I mean we probably need to start with $p_1 < p_2$ and we need to show that $$\mathbb{P}[G(n,p_1) \text{ has property } P] > \mathbb{P}[G(n,p_2) \text{ has property } P].$$

To do so I think it might be a good idea to find a $p_0 \in (p_1,p_2)$ such that

$$\mathbb{P}[G(n,p_2) \text{ has property } P] + \mathbb{P}[G(n,p_0) \text{ has property } P] = \mathbb{P}[G(n,p_1) \text{ has property } P].$$

However, I do not see how to start with a formal argument.
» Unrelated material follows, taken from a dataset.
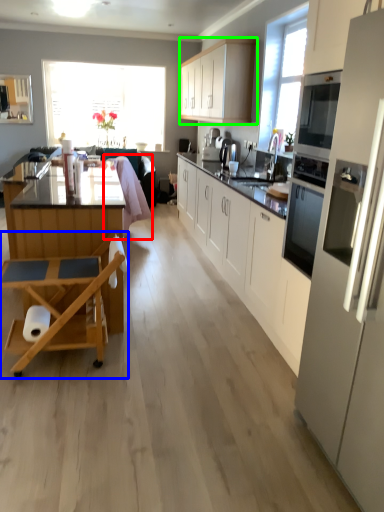
Question: Considering the real-world distances, which object is closest to swivel chair (highlighted by a red box)? table (highlighted by a blue box) or cabinetry (highlighted by a green box).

Could you please give me a hint?

Edit: I think I got the answer: Choose $p_0$ such that $1-p_2 = (1-p_1)(1-p_0)$ and note that $p_0 > 0$. This entails that for every edge $e$

$$e \notin G(n,p_2) \Leftrightarrow e \notin G(n,p_1) \cup G(n,p_0).$$

Thus $$\mathbb{P}[G(n,p_1) \text{ has property } P] = \mathbb{P}[G(n,p_2) \text{ has property } P] + \mathbb{P}[G(n,p_0) \text{ has property } P]$$

and since $\mathbb{P}[G(n,p_0) \text{ has property } P] > 0$ we are done.

Answer 1

The approach is the right one, but the claim that $$\mathbb{P}[G(n,p_1) \text{ has } P] = \mathbb{P}[G(n,p_2) \text{ has } P] + \mathbb{P}[G(n,p_0) \text{ has } P]$$ is not quite correct.

What is true is that:

1. $G(n,p_2)$ has property $P$ with the same probability as the union $G(n,p_1) \cup G(n,p_0)$, assuming $G(n,p_1)$ and $G(n,p_0)$ are chosen independently.
2. If $G(n,p_1) \cup G(n,p_0)$ has property $P$, then in particular both $G(n,p_1)$ and $G(n,p_0)$ have property $P$.
3. The probability that $G(n,p_1)$ and $G(n,p_0)$ both have property $P$ is the product $$\mathbb P[G(n,p_1) \text{ has }P] \cdot \mathbb P[G(n,p_0) \text{ has }P].$$

Therefore \begin{align} \mathbb P[G(n,p_2) \text{ has }P] &= \mathbb P[G(n,p_1) \cup G(n,p_0) \text{ has }P] \\ &\le \mathbb P[G(n,p_1) \text{ has }P] \cdot \mathbb P[G(n,p_0) \text{ has }P]. \end{align} We get an inequality because we're passing from a statement "$G(n,p_1) \cup G(n,p_0)$ has property $P$" to a consequence of that statement "both $G(n,p_1)$ and $G(n,p_0)$ have property $P$", but the consequence could also happen if the original statement does not.

Finally, $\mathbb P[G(n,p_1) \text{ has }P] \cdot \mathbb P[G(n,p_0) \text{ has }P] \le \mathbb P[G(n,p_1) \text{ has }P]$ because $\mathbb P[G(n,p_0) \text{ has }P] \le 1$, giving us the final conclusion we wanted.